On April 8, 2016, the IRS released a private letter ruling denying tax-exempt status under Code section 501(c)(3) to an accountable care organization (“ACO”) that was not participating in the Medicare Shared Savings Program (“MSSP”). PLR 201615022 (the “2016 PLR”) is the IRS’s first public written guidance on the tax-exempt status of ACO activities since 2011.
Since the MSSP became operational in 2012, it has been supported by a multi-agency effort to provide participants’ assurance that the application of existing laws and regulations governing tax-exempt status and permissible practices under the fraud and abuse laws would not be used against them.
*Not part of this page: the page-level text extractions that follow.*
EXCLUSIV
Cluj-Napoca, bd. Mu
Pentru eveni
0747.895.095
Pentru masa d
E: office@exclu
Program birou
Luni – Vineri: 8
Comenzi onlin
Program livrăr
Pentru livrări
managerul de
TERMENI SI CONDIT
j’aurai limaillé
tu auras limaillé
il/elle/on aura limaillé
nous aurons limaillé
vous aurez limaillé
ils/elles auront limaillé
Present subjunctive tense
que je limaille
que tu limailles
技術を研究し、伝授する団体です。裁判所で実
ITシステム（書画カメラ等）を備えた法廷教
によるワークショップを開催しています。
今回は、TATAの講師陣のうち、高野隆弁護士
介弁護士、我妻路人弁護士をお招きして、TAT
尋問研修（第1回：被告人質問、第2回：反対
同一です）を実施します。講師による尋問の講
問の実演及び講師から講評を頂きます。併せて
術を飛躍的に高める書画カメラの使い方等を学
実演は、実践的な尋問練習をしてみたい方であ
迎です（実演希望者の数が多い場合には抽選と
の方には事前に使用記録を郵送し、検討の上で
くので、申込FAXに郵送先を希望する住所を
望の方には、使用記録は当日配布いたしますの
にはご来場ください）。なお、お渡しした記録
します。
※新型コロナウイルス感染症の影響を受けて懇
Recently, there has been increasing debate about whether the protected status that federal agencies have provided MSSP participants should also apply to ACOs in the private sector. In fact, the Centers for Medicare & Medicaid Services and the Department of Health & Human Services’ Office of the Inspector General addressed this issue in their joint issuance of the final rule discussing the waivers of fraud and abuse laws for MSSP ACO arrangements in October 2015. Now, with the 2016 PLR, the IRS has added its own views on the outer limits of protections for tax-exempt entities that create ACOs outside the MSSP.
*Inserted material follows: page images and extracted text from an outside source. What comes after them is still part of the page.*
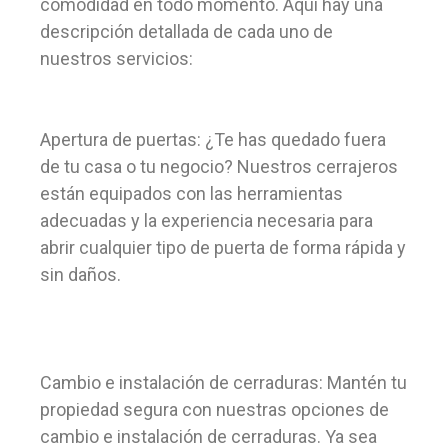
comodidad en todo momento. Aquí hay una
descripción detallada de cada uno de
nuestros servicios:
Apertura de puertas: ¿Te has quedado fuera
de tu casa o tu negocio? Nuestros cerrajeros
están equipados con las herramientas
adecuadas y la experiencia necesaria para
abrir cualquier tipo de puerta de forma rápida y
sin daños.
Cambio e instalación de cerraduras: Mantén tu
propiedad segura con nuestras opciones de
cambio e instalación de cerraduras. Ya sea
The ACO at issue in the 2016 PLR was formed by a tax-exempt healthcare system to achieve clinical care integration, coordination, and accountability among employed and independent physicians practicing throughout the system’s affiliated facilities. Approximately half of the physicians participating with the ACO are members the health care system’s affiliated facilities, while the other half are in independent practices or affiliates of other hospitals and regional health systems. The ACO acts as the representative for all participating providers, including the non-system affiliated physicians, in the negotiation and execution of agreements with third party payers. Although the ACO does not participate in the MSSP, its mission focuses on the furtherance of the three health care reform goals established by the Patient Protection and Affordance Care Act (“PPACA”): reducing health care costs, improving patient access to and the quality of care, and improving population health and patient experience.
Nevertheless, the IRS denied tax-exempt status to the ACO, rejecting several arguments that the ACO made in favor of its tax-exempt status.
First, in order to qualify for section 501(c)(3) tax-exempt status, an entity must be organized and operated exclusively for charitable or certain other limited purposes, and no part of its net earnings may inure to the benefit of any private individual. The IRS held that the ACO at issue failed both of these tests.
Second, as stated by the IRS under Notice 2011-20, an ACO meeting certain requirements and whose only activity is participating in the MSSP should qualify as a tax-exempt entity . In this case, the IRS agrees that the ACO’s participation in the MSSP would be charitable for purposes of section 501(c)(3) because the ACO would be “lessening the burdens of government,” a recognized charitable purpose. While Notice 2011-20 does not provide guidance on the tax-exempt status of non-MSSP ACOs, commentators have argued that PPACA essentially makes all healthcare a burden of the government. Thus, an entity focused on achieving the three aims of the PPACA is arguably reducing the burdens of government. The IRS rejected this argument in the 2016 PLR, on the basis that PPACA “does not provide an objective manifestation that the government considers non-MSSP related ACO activities to be its burden, regardless of their furtherance of the PPACA’s overall . . . goals.”
The IRS further held that the ACO at issue in the 2016 PLR was not analogous to certain other health-related organizations that have been held to be tax-exempt (including a professional review standards organization) because it was not established pursuant to statute, managed by government officials, or funded by government grants.
Moreover, the IRS found that the ACO’s negotiation of agreements with third party payers was providing more than an incidental private benefit to non-system-affiliated providers.
The ACO will have the opportunity to protest the IRS’s determination, including at IRS Appeals and potentially in litigation.